Vanadium dioxide (VO2) is a model system that has been used to understand closely occurring multiband electronic (Mott) and structural (Peierls) transitions for over half a century due to continued scientific and technological interests. Among the many techniques used to study VO2, the most frequently used involve electromagnetic radiation as a probe. Understanding of the distinct physical information provided by different probing radiations is incomplete, mostly owing to the complicated nature of the phase transitions. Here, we use transmission of spatially averaged infrared (λ = 1.5 μm) and visible (λ = 500 nm) radiations followed by spectroscopy and nanoscale imaging using x-rays (λ = 2.25–2.38 nm) to probe the same VO2 sample while controlling the ambient temperature across its hysteretic phase transitions and monitoring its electrical resistance. We directly observed nanoscale puddles of distinct electronic and structural compositions during the transition. The two main results are that, during both heating and cooling, the transition of infrared and visible transmission occurs at significantly lower temperatures than the Mott transition, and the electronic (Mott) transition occurs before the structural (Peierls) transition in temperature. We use our data to provide insights into possible microphysical origins of the different transition characteristics. We highlight that it is important to understand these effects because small changes in the nature of the probe can yield quantitatively, and even qualitatively, different results when applied to a non-trivial multiband phase transition. Our results guide more judicious use of probe type and interpretation of the resulting data.

Data provided
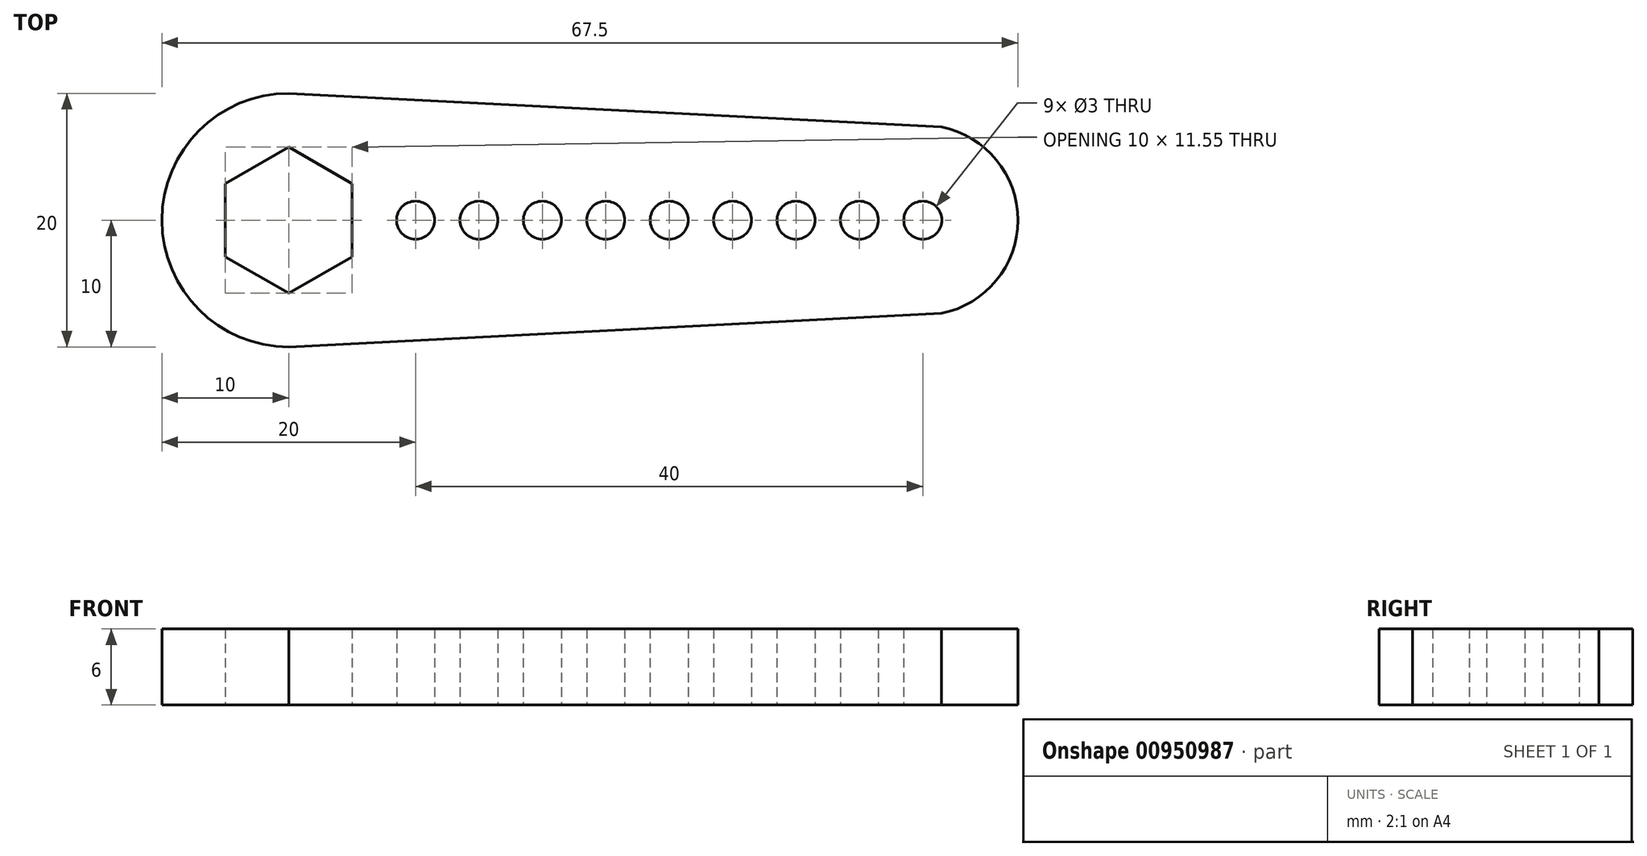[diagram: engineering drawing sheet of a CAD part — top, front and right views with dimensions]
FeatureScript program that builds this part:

Problem to solve
Reproduce the entire passage on vanadium dioxide phase transitions given above, word for word.

The solution
Vanadium dioxide (VO2) is a model system that has been used to understand closely occurring multiband electronic (Mott) and structural (Peierls) transitions for over half a century due to continued scientific and technological interests. Among the many techniques used to study VO2, the most frequently used involve electromagnetic radiation as a probe. Understanding of the distinct physical information provided by different probing radiations is incomplete, mostly owing to the complicated nature of the phase transitions. Here, we use transmission of spatially averaged infrared (λ = 1.5 μm) and visible (λ = 500 nm) radiations followed by spectroscopy and nanoscale imaging using x-rays (λ = 2.25–2.38 nm) to probe the same VO2 sample while controlling the ambient temperature across its hysteretic phase transitions and monitoring its electrical resistance. We directly observed nanoscale puddles of distinct electronic and structural compositions during the transition. The two main results are that, during both heating and cooling, the transition of infrared and visible transmission occurs at significantly lower temperatures than the Mott transition, and the electronic (Mott) transition occurs before the structural (Peierls) transition in temperature. We use our data to provide insights into possible microphysical origins of the different transition characteristics. We highlight that it is important to understand these effects because small changes in the nature of the probe can yield quantitatively, and even qualitatively, different results when applied to a non-trivial multiband phase transition. Our results guide more judicious use of probe type and interpretation of the resulting data.